When my kids are being difficult I can choose to get frustrated or I can choose to appreciate the time I have with them and the lesson I can teach them in behaving better. When I fight with my wife I can view that as a flaw in our relationship or I can view it as an opportunity to solve a problem and make our relationship better. When I am exercising and fatigued I can choose to quit or I can see it as an opportunity to get a little stronger.

A lot of people feel depressed about the economy because life is hard. It’s hard having kids. It’s hard having two working parents. It’s hard working 40+ hours a week. But you know what? If you have kids and jobs you probably have a lot more to appreciate than you think. And even though those things might be frustrating at times they’re also constant reminders of the opportunities to appreciate the things we have around us.

3) Bearish Magazines.

Financial pundits are all mocking The Economist magazine and its very bullish cover. There’s an old theory that magazine covers tend to be a contrarian indicator. Ah, if only it was that easy. The story is always more complex than pure sentiment and as the old saying goes, “markets can remain irrational longer than you can remain solvent”.

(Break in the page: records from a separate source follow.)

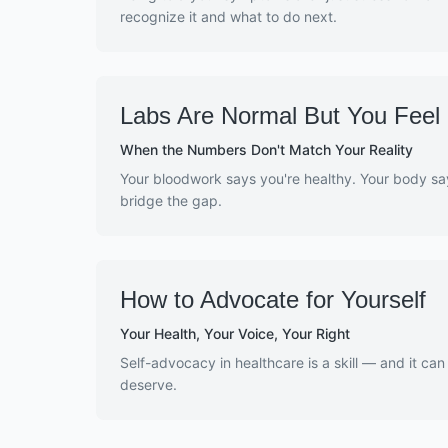
recognize it and what to do next.
Labs Are Normal But You Feel 
When the Numbers Don't Match Your Reality
Your bloodwork says you're healthy. Your body sa
bridge the gap.
How to Advocate for Yourself
Your Health, Your Voice, Your Right
Self-advocacy in healthcare is a skill — and it can
deserve.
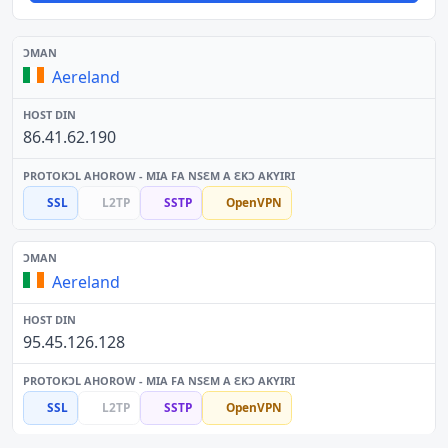
Aereland
86.41.62.190
SSL
L2TP
SSTP
OpenVPN
Aereland
95.45.126.128
SSL
L2TP
SSTP
OpenVPN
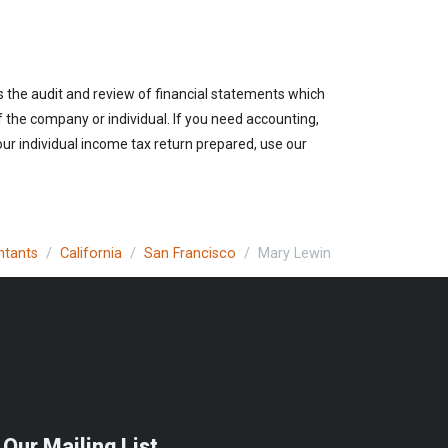
es the audit and review of financial statements which
of the company or individual. If you need accounting,
our individual income tax return prepared, use our
ntants
California
San Francisco
Mary Lewin
 Our Mailing List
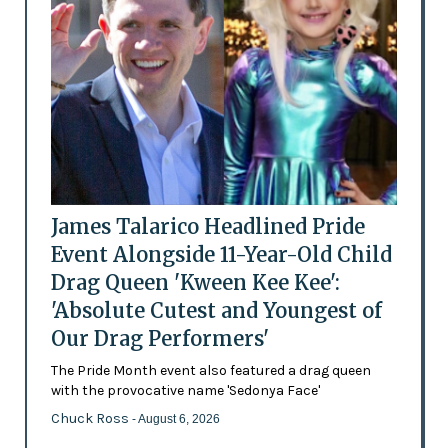
James Talarico Headlined Pride
Event Alongside 11-Year-Old Child
Drag Queen 'Kween Kee Kee':
'Absolute Cutest and Youngest of
Our Drag Performers'
The Pride Month event also featured a drag queen
with the provocative name 'Sedonya Face'
Chuck Ross
- August 6, 2026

Still, it’s interesting in the context of the last few years because the S&P 500 is only up 11% since 2022. Factor in inflation and that return is actually negative. So it might feel euphoric because of the last 12 months, but maybe it’s not that euphoric. Then again, you do have signs of frothiness and high valuations. As an individual asset class I try not to waste too much time obsessing over the short-term performance of stocks. They are, as I’ve often noted, inherently long-term instruments that should mostly bought and ignored.

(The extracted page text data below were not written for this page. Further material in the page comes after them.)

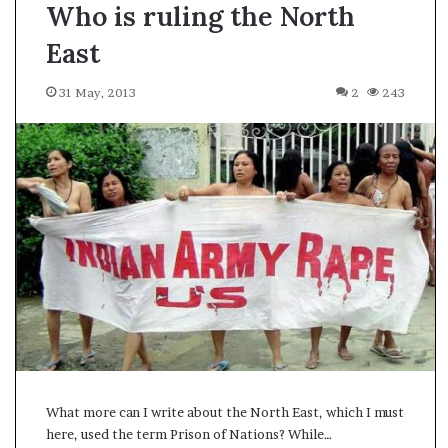
Who is ruling the North
East
31 May, 2013
2
243
What more can I write about the North East, which I must
A
here, used the term Prison of Nations? While…
s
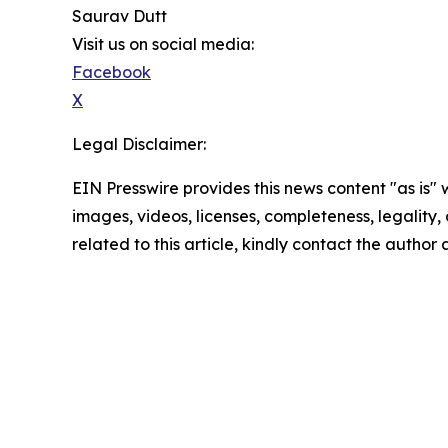
Saurav Dutt
Visit us on social media:
Facebook
X
Legal Disclaimer:
EIN Presswire provides this news content "as is" 
images, videos, licenses, completeness, legality, o
related to this article, kindly contact the author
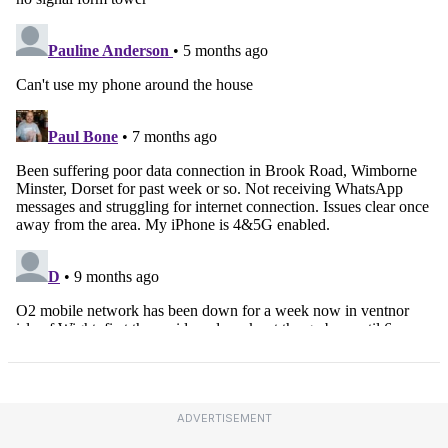
ADVERTISEMENT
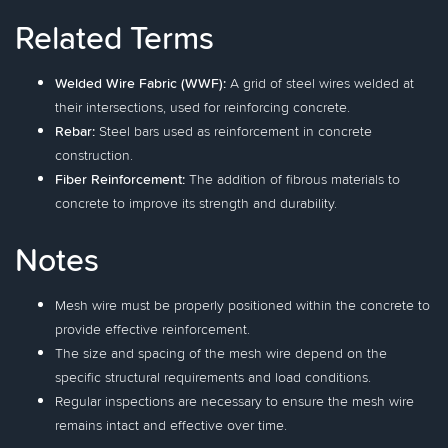
Related Terms
Welded Wire Fabric (WWF):
A grid of steel wires welded at
their intersections, used for reinforcing concrete.
Rebar:
Steel bars used as reinforcement in concrete
construction.
Fiber Reinforcement:
The addition of fibrous materials to
concrete to improve its strength and durability.
Notes
Mesh wire must be properly positioned within the concrete to
provide effective reinforcement.
The size and spacing of the mesh wire depend on the
specific structural requirements and load conditions.
Regular inspections are necessary to ensure the mesh wire
remains intact and effective over time.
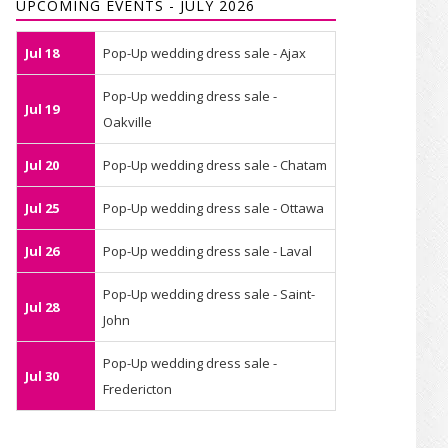
UPCOMING EVENTS - JULY 2026
Jul 18
Pop-Up wedding dress sale - Ajax
Pop-Up wedding dress sale -
Jul 19
Oakville
Jul 20
Pop-Up wedding dress sale - Chatam
Jul 25
Pop-Up wedding dress sale - Ottawa
Jul 26
Pop-Up wedding dress sale - Laval
Pop-Up wedding dress sale - Saint-
Jul 28
John
Pop-Up wedding dress sale -
Jul 30
Fredericton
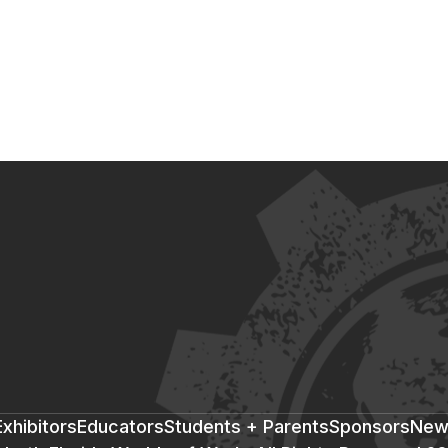
xhibitors
Educators
Students + Parents
Sponsors
New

But an old study that was reported in, awkwardly, The Economist, found that after 360 days the bearish covers generated 18% returns and bullish covers were followed by -7.5% returns. And frankly, perhaps the very best thing that could happen to this stock market rally is that it dies down a little. After all, if we get really euphoric the Fed is going to have to respond and if they move higher from 5.5%, to say, 6 or 7% then things are going to get really interesting. And probably not in a good way.